Exercise material: Begin
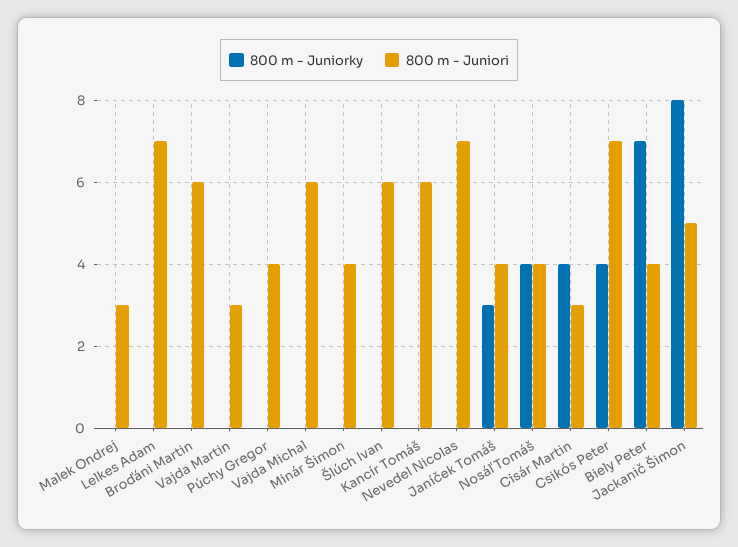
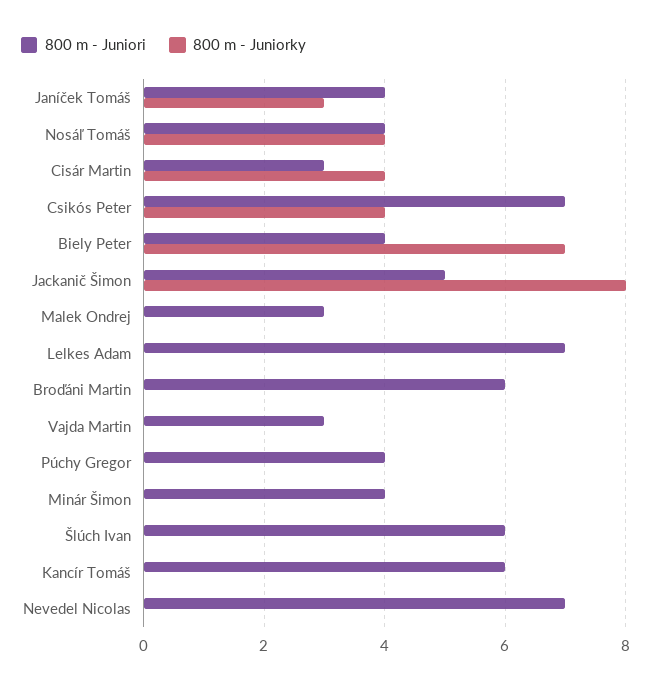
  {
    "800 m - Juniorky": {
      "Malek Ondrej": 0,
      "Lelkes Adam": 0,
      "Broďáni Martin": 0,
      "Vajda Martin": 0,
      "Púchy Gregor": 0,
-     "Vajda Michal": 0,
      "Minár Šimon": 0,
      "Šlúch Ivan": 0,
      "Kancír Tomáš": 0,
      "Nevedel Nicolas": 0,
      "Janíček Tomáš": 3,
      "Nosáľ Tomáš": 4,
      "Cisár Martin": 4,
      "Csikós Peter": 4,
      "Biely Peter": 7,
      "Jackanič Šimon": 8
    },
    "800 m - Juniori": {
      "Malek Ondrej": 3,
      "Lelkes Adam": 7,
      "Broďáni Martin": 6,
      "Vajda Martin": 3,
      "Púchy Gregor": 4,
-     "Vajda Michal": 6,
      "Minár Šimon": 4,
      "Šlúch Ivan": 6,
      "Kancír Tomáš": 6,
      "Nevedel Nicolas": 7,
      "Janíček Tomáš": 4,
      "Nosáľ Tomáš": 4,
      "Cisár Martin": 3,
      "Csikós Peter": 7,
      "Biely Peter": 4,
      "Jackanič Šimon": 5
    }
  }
Exercise material: End
Exercise material: Begin
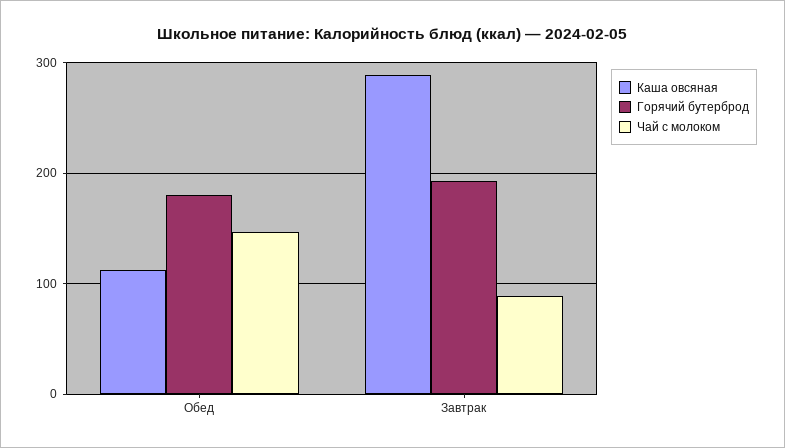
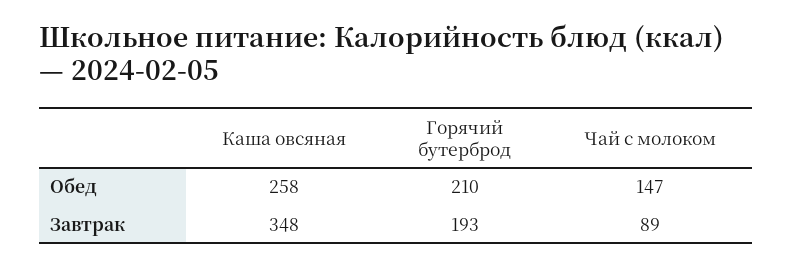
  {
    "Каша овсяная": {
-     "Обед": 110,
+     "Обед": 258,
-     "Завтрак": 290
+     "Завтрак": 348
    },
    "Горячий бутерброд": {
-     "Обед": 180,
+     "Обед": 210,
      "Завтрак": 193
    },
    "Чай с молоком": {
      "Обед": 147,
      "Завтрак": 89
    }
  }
Exercise material: End
# Work request
Look through the entries above, find each line containing "Šimon", and copy it.

# Answer to the exercise
      "Minár Šimon": 0,
      "Jackanič Šimon": 8
      "Minár Šimon": 4,
      "Jackanič Šimon": 5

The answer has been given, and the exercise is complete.